La trappe s’ouvrit, et, rabattue sur ses charnières, laissa émerger successivement du gouffre humide quatre gaillards, qui, s’ils n’avaient pas précisément l’air convenable, portaient du moins sur leurs faces rougies par les intempéries de l’air une expression d’astuce et d’audace significative de qualités énergiques dépensées peut-être en dehors du cercle des choses permises.

— Y a-t-il encore du gin et du wisky ? s’écria le premier qui mit le pied sur le plancher ; et il courut aussitôt à la table vérifier si quelques gouttes des précieuses liqueurs perlaient encore au fond des bouteilles.

— Oh ! dit le second, quand Noll et Bob sont restés accoudés face à face un quart d’heure séparés par une bouteille, la pauvre petite se meurt bientôt de consomption.

— Allons, ne pleure pas, Snuff, répondit Noll, en tirant d’un coin une bouteille pleine. Belzébuth se lècherait les lèvres s’il tâtait de cela. C’est du vitriol pur, du feu liquide sans mélange de rien de fade. Es-tu comme moi ? plus je vais, plus je trouve le gin faible ?

— C’est la vie, mon vieux : plus on va, plus on perd ses illusions. Nous avons tous cru à la force du gin. — Est-on simple quand on est jeune ? modula mélancoliquement Snuff, en versant une rasade philosophique de ruine bleue.

Le conciliabule en était là lorsque l’étranger et son guide, après avoir fait le signal de reconnaissance, pénétrèrent dans la salle.
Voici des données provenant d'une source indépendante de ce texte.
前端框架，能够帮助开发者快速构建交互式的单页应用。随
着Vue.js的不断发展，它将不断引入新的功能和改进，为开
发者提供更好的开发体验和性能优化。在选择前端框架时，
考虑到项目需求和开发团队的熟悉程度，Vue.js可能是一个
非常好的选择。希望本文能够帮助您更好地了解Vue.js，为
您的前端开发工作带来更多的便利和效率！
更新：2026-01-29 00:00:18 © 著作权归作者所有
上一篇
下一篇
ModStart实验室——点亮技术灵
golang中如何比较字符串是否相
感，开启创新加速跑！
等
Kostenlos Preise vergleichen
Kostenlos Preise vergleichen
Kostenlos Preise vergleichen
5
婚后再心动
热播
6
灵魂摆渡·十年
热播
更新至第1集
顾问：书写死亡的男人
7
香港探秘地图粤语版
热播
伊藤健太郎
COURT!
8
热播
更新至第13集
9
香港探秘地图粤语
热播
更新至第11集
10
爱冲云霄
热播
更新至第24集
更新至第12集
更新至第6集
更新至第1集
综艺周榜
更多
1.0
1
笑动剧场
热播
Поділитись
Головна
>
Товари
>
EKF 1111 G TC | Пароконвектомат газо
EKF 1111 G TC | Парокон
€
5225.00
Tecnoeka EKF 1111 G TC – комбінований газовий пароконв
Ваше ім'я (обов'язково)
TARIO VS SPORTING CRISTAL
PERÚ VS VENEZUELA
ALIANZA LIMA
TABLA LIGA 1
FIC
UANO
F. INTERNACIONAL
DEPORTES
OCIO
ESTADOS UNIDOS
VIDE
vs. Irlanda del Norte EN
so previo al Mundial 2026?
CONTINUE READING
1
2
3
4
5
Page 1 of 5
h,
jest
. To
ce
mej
Il promena son regard clair sur ces estimables canailles, qui, involontairement, baissèrent les yeux, à l’exception de Saunders, dont le visage paraissait un muffle parmi des museaux, une hure parmi des groins. — Il y avait en lui l’étoffe d’un crime. Les autres n’étaient capables que de délits. C’était un pirate ; ses camarades n’arrivaient qu’au voleur.

L’étranger, avec cette délicatesse des âmes cultivées, devina tout de suite que le moins ignoble de la bande était Saunders ; d’un regard il en fit le chef, et ce fut à lui qu’il adressa la parole.

— Tout est-il disposé d’après le plan convenu ? dit l’étranger d’un ton impératif et calme.

— Oui, mylord, nous n’attendons plus pour agir que le bon plaisir de votre grâce, répondit Saunders poliment, mais sans basse obséquiosité.

— Bien ; l’heure d’agir est arrivée.

— Allons, dit Noll à Bob, va dire à Cuddy de s’engager dans la ruelle avec sa voiture.

Bob sortit après avoir essayé de donner avec sa manche usée un peu de lustre à son feutre sans poil ; car, disait-il, il fallait toujours avoir l’air d’un homme du monde.

Saunders disposa son masque de poix dans le fond de sa main épaisse, et s’apprêta à sortir.

— L’homme avec lequel j’entrerai dans la ruelle en causant est celui qu’il faut enlever, dit l’inconnu ; mais surtout pas de violences, pas de brutalités.

— Soyez tranquille, mylord, le gentilhomme sera manié délicatement, comme une caisse où il y a écrit : fragile, répondit Noll avec une fatuité de contrebandier.

Tous les hommes de la bande sortirent les uns après les autres, pour ne pas donner de soupçon, et se mirent à flâner le plus naturellement du monde dans ce lane désert.

L’étranger se dirigea seul du côté de l’église de Sainte-Margareth.